We all know that gratitude is a good thing. Expressing gratitude or having someone expressing it to us always creates that warm, fuzzy feeling! Sometimes, it can be very difficult to express gratitude, particularly when going through rough patches in life. But that may well be the time when we need to express it most.
So how can being grateful impact health? There have been quite a few studies investigating this phenomenon. One study looked at the effect of expressing gratitude using a group of adolescents. It was found that those who completed set gratitude exercises had better academic results, a more positive relationship with family and greater abstinence from alcohol and drug use.
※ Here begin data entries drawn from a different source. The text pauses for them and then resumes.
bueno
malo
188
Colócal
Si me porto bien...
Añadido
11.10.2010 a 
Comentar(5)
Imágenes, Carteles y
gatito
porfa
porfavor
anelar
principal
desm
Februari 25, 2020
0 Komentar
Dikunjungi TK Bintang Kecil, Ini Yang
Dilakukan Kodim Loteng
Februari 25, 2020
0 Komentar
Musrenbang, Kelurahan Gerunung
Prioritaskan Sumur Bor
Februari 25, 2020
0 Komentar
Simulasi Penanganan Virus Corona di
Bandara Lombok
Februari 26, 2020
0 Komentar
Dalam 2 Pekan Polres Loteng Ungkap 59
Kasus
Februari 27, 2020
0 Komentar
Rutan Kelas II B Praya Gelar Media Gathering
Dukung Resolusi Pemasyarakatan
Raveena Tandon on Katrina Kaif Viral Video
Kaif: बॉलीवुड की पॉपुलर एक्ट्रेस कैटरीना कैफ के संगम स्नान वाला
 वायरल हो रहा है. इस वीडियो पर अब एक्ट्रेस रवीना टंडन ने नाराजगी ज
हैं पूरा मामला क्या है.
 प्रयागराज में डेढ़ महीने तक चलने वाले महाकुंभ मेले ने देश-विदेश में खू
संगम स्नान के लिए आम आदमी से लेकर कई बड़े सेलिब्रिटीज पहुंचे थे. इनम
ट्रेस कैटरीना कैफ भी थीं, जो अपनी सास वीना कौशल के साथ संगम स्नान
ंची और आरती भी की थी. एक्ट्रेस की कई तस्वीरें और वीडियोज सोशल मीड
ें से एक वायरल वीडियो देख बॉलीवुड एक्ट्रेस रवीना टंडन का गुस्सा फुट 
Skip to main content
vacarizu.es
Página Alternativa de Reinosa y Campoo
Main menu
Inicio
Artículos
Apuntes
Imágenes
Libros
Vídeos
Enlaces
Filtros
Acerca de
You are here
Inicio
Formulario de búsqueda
Another study looked at how showing gratitude affected quality of life for those suffering from a chronic illness. The researchers found that the quality of life of the cohort was enhanced by a “predisposition to showing interpersonal gratitude.”
Show gratitude every day!
Although showing gratitude every day can sometimes be challenging, it can help to improve our outlook on life and give a welcome boost to those around us, too. Even when feeling completely down and out, thinking of things to be grateful for can lift the mood and may even offer a solution to the problem at hand.
Teaching children to be grateful is also very important for their future development. Leading by example by thanking them for doing their chores or helping out with their siblings not only makes them feel that their efforts are valued, but their confidence will increase too.
 Ma. M et al. Gratitude is associated with greater levels of protective factors and lower levels of risks in African American adolescents. J Adolesc. 2013 Oct;36(5)
 Eaton. R.J et al. Positive predispositions, quality of life and chronic illness. Psychol Health Med. 2013 Aug 8.